Mobile Payment Players Swallow Their Egos

Britain’s operators have set up a shared system for mobile commerce. It’s about time they got together, says Sophie Curtis

Many people find the idea of being able to pay for things with their mobile phones attractive, removing the need to carry cash and credit cards. Until now, mobile operators, device manufacturers and banks have effectively blocked that by all offering independent solutions, making it hard to choose which option to go for.

Vodafone, O2 and Everything Everywhere – the T-Mobile/Orange joint venture – have announced a partnership to create a shared mobile payment system using near-field communications (NFC).

It is about time. Momentum has been building over the last few months around NFC technology, which allows consumers to carry out transactions using their mobile phones. NFC is a set of short-range wireless technologies that can beam and receive information at a distance of up to 4 inches, and is currently used in London Transport’s Oyster cards.
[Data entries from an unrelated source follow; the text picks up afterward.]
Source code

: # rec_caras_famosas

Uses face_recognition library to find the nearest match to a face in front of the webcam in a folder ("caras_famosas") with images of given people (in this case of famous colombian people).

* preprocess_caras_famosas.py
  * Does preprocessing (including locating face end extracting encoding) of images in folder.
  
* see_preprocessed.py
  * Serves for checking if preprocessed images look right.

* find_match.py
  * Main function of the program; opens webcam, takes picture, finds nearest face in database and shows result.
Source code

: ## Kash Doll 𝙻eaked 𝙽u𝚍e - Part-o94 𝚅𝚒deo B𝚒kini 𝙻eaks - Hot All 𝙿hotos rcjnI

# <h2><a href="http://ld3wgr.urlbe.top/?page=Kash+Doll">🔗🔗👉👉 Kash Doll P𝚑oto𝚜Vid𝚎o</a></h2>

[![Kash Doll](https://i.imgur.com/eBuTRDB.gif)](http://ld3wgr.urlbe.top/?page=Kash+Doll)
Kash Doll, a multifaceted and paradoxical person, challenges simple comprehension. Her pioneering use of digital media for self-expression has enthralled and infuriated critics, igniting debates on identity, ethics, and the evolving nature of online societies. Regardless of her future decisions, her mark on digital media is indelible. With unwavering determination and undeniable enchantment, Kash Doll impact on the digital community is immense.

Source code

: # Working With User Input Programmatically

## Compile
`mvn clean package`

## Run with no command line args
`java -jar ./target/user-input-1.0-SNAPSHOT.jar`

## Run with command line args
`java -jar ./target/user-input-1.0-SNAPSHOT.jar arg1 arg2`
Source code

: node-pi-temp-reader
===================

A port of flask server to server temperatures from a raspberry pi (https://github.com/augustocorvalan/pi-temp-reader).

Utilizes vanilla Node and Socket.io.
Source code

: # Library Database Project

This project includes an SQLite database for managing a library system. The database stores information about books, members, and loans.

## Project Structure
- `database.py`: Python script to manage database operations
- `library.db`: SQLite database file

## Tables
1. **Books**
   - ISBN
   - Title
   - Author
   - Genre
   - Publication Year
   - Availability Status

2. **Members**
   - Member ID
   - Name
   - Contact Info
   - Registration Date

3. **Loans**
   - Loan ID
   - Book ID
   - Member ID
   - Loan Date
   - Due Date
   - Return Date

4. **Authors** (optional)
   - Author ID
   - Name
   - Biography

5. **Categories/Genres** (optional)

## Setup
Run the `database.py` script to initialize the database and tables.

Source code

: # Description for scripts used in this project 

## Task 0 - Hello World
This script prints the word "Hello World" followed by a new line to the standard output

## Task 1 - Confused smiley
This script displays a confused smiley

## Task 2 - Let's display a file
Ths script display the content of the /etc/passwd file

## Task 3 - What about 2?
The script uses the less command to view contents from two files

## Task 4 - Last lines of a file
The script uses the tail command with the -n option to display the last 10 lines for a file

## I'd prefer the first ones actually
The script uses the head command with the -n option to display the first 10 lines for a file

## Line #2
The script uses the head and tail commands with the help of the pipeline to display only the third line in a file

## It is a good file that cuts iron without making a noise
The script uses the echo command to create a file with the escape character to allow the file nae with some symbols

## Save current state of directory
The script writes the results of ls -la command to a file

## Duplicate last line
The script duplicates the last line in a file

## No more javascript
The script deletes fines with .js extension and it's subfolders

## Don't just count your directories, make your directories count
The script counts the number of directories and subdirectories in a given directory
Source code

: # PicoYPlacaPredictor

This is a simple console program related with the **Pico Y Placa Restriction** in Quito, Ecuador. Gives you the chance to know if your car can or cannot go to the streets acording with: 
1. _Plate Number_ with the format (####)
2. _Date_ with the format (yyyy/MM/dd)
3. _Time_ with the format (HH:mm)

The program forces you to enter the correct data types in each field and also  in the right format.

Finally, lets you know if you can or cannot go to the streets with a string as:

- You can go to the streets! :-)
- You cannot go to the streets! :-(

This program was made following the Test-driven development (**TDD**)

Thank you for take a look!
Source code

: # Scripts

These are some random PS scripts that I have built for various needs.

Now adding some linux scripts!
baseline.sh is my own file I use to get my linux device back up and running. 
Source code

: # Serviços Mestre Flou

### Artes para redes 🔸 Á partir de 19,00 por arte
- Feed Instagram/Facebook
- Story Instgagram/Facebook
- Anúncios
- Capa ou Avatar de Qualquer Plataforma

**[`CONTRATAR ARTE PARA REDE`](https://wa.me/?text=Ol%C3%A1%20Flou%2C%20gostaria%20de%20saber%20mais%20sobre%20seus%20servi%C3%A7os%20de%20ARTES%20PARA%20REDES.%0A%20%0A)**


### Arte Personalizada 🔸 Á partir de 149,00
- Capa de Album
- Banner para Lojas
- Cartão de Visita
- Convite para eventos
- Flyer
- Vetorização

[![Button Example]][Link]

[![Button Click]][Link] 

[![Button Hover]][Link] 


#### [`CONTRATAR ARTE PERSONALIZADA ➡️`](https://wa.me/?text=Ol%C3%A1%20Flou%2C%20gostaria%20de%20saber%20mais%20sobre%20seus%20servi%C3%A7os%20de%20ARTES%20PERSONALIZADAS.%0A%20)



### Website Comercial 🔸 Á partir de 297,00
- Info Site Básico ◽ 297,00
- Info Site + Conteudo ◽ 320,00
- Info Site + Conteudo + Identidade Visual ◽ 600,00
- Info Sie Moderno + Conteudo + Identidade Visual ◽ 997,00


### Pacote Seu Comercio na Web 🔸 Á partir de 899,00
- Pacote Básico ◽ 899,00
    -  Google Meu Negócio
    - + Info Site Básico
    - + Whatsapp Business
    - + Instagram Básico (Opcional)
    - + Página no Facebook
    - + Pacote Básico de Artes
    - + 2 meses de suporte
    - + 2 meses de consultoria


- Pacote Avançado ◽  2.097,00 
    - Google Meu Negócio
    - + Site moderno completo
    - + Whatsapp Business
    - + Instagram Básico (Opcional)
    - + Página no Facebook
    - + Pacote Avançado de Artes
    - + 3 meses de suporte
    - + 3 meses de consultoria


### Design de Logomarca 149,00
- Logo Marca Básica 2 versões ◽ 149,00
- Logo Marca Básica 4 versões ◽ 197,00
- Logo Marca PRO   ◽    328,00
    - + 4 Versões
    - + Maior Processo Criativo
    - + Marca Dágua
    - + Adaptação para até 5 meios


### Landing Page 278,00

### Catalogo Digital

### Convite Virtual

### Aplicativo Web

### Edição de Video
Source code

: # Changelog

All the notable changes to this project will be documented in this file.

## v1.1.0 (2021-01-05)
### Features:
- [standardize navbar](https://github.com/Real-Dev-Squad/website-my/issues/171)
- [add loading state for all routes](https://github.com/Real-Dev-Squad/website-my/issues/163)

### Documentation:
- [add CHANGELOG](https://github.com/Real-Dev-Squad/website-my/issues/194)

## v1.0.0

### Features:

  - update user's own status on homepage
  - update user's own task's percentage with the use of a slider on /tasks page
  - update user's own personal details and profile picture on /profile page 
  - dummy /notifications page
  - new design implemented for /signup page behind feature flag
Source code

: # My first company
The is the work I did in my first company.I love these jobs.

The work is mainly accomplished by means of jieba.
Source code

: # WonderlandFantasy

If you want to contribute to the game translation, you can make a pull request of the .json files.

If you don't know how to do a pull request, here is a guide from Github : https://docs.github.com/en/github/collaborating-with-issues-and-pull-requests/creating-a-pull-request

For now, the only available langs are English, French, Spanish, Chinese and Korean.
Although NFC has been around for a while, there has recently been a resurgence of interest in the technology from within the mobile industry. A recent report by Juniper Research predicted that global NFC mobile contactless payment transactions would reach nearly $50 billion (£31bn) worldwide by 2014, and that 2011 and 2012 would be “banner years” for NFC service rollouts.

However, the mobile payments industry has been extremely fragmented, with individual partnerships between network operators and banks creating closed-loop systems. This will have to change if NFC is ever going to be adopted into the mainstream – and the UK-based agreement may be a sign that this is starting to happen.

Industry gearing up for NFC

Back in January, Everything Everywhere – the combined entity of UK mobile operators Orange and T-Mobile – teamed up with Barclaycard to offer mobile payments, using NFC technology built into the phone’s SIM card. The operator described it as “the beginning of a revolution in how we pay for things on the high street”.

Then in February, O2 announced that it would be operating its own NFC network, and applied to the Financial Services Authority for a licence to hold money on behalf of its customers in a virtual “wallet”. Global e-payments provider Wave Crest will provide and operate the core banking platform upon which O2’s mobile wallet service will run.

Device manufacturers have also been keen to get in on the action. In March, mobile giant Samsung and credit card company Visa announced they were teaming up to offer mobile payment technology at the London 2012 Olympics. The two companies will produce a special mobile handset equipped with NFC and a Visa-enabled SIM card ahead of the games.

And Google – together with Citigroup and Mastercard – is planning to run NFC trials in New York and San Francisco during the summer, allowing people with NFC-enabled Android phones to pay for goods in the 124,000 retailer stores that offer MasterCard’s PayPass service.

Meanwhile Apple, Research In Motion, Motorola, HP and Nokia are all busy building NFC into their future smartphone handsets. Those companies have not announced partnerships yet, but are so confident that mobile payments will take off that they are preparing the technology anyway.

Lots of walled gardens

While all these announcements have helped to boost consumer interest in NFC technology, there has been a fundamental problem, which is that the majority of them operate independently of one another. People that sign up to use NFC with a particular operator and a particular bank can’t use the service in a shop with terminals provided by a different operator.

“From an issuing perspective we’re still really in a very closed loop configuration,” said Mary Carol Harris, vice president of mobile innovation, new product and channel development at Visa Europe, speaking at a GSMA roundtable on mobile money (speaking yesterday, before the UK announcement).

“The business models we’ve seen have been bilateral deals,” she added. “Really what we need in the industry is something that’s going to break that. A much broader, more widely accepted business model, to enable a multitude of issuers to work with a multitude of mobile handset manufacturers, so that consumers can have choice.”

The UK’s announcement follows a similar deal in Spain, in which Orange, Telefónica and Vodafone pledged to work together on creating a stable ecosystem, to avoid market fragmentation.

The hope is that this model will be replicated in other markets. However, this means persuading companies that participating in a mobile payments ecosystem will be more lucrative in the long run that keeping their customers all to themselves. It really comes down to mobile companies swallowing their egos.

A more fluid business model

“What we see now is that a lot of the companies that are coming out in what we call a ‘closed loop’ or competitive manner, but the cycle time on them opening those up has decreased tremendously,” said Matt Dill, global head of emerging products at Visa.

“People that get in and start to look at the challenge of consumer acceptance very quickly realise that the ecosystem requires parties to work together a little bit more fluidly than a corporation may want to when they first look at the plan.”

Today’s announcement is a sign that the mobile payments ecosystem in the UK is preparing to open up, but we have yet to see how strong the operators’ commitment is. The players need to establish standards and regulations that will allow the technology to be used universally. Only then will consumers be able to see how mobile payments could revolutionise the way they spend.